■ What needs to be done: Even the shortest line counts, so transcribe all the data exactly.

### Data extract ###

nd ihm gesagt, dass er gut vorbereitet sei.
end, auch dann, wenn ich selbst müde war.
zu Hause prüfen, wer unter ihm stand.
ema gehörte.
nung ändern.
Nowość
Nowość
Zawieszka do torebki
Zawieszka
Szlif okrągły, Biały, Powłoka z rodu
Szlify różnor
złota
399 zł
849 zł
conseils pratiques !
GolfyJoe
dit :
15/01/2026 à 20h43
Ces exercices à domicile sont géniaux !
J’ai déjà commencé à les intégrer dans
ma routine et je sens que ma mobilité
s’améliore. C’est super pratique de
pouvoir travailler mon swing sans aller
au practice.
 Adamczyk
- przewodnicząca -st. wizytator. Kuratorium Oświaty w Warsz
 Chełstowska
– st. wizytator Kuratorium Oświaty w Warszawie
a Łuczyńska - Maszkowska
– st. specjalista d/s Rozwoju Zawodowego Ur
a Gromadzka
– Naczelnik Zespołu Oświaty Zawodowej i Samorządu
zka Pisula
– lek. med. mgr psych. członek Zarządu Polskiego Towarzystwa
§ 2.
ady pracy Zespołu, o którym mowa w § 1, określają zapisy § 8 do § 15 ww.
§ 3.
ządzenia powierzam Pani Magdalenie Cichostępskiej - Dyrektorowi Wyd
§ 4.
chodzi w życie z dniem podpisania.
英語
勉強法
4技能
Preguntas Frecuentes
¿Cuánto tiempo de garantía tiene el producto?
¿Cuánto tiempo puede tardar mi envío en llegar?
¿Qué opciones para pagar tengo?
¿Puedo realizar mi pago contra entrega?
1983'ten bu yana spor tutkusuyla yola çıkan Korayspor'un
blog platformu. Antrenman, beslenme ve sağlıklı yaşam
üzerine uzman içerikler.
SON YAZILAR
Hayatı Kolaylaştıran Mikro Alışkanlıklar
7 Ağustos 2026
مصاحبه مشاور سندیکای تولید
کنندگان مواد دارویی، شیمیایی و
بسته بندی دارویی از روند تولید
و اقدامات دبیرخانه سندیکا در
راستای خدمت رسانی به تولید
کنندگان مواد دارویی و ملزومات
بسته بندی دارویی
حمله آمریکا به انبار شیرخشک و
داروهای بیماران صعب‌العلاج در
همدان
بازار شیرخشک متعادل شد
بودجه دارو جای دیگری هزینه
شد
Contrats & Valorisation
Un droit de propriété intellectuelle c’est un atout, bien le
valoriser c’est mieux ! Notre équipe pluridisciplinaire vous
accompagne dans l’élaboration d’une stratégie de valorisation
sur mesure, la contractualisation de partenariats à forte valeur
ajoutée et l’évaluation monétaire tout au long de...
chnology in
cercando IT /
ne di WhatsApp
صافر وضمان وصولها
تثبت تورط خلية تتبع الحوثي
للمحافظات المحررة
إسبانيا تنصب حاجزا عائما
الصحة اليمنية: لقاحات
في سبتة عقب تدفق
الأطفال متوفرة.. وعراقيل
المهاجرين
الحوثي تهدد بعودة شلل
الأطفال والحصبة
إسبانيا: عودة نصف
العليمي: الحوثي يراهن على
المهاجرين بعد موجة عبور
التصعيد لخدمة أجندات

###

■ Your response:
nd ihm gesagt, dass er gut vorbereitet sei.
end, auch dann, wenn ich selbst müde war.
zu Hause prüfen, wer unter ihm stand.
ema gehörte.
nung ändern.
Nowość
Nowość
Zawieszka do torebki
Zawieszka
Szlif okrągły, Biały, Powłoka z rodu
Szlify różnor
złota
399 zł
849 zł
conseils pratiques !
GolfyJoe
dit :
15/01/2026 à 20h43
Ces exercices à domicile sont géniaux !
J’ai déjà commencé à les intégrer dans
ma routine et je sens que ma mobilité
s’améliore. C’est super pratique de
pouvoir travailler mon swing sans aller
au practice.
 Adamczyk
- przewodnicząca -st. wizytator. Kuratorium Oświaty w Warsz
 Chełstowska
– st. wizytator Kuratorium Oświaty w Warszawie
a Łuczyńska - Maszkowska
– st. specjalista d/s Rozwoju Zawodowego Ur
a Gromadzka
– Naczelnik Zespołu Oświaty Zawodowej i Samorządu
zka Pisula
– lek. med. mgr psych. członek Zarządu Polskiego Towarzystwa
§ 2.
ady pracy Zespołu, o którym mowa w § 1, określają zapisy § 8 do § 15 ww.
§ 3.
ządzenia powierzam Pani Magdalenie Cichostępskiej - Dyrektorowi Wyd
§ 4.
chodzi w życie z dniem podpisania.
英語
勉強法
4技能
Preguntas Frecuentes
¿Cuánto tiempo de garantía tiene el producto?
¿Cuánto tiempo puede tardar mi envío en llegar?
¿Qué opciones para pagar tengo?
¿Puedo realizar mi pago contra entrega?
1983'ten bu yana spor tutkusuyla yola çıkan Korayspor'un
blog platformu. Antrenman, beslenme ve sağlıklı yaşam
üzerine uzman içerikler.
SON YAZILAR
Hayatı Kolaylaştıran Mikro Alışkanlıklar
7 Ağustos 2026
مصاحبه مشاور سندیکای تولید
کنندگان مواد دارویی، شیمیایی و
بسته بندی دارویی از روند تولید
و اقدامات دبیرخانه سندیکا در
راستای خدمت رسانی به تولید
کنندگان مواد دارویی و ملزومات
بسته بندی دارویی
حمله آمریکا به انبار شیرخشک و
داروهای بیماران صعب‌العلاج در
همدان
بازار شیرخشک متعادل شد
بودجه دارو جای دیگری هزینه
شد
Contrats & Valorisation
Un droit de propriété intellectuelle c’est un atout, bien le
valoriser c’est mieux ! Notre équipe pluridisciplinaire vous
accompagne dans l’élaboration d’une stratégie de valorisation
sur mesure, la contractualisation de partenariats à forte valeur
ajoutée et l’évaluation monétaire tout au long de...
chnology in
cercando IT /
ne di WhatsApp
صافر وضمان وصولها
تثبت تورط خلية تتبع الحوثي
للمحافظات المحررة
إسبانيا تنصب حاجزا عائما
الصحة اليمنية: لقاحات
في سبتة عقب تدفق
الأطفال متوفرة.. وعراقيل
المهاجرين
الحوثي تهدد بعودة شلل
الأطفال والحصبة
إسبانيا: عودة نصف
العليمي: الحوثي يراهن على
المهاجرين بعد موجة عبور
التصعيد لخدمة أجندات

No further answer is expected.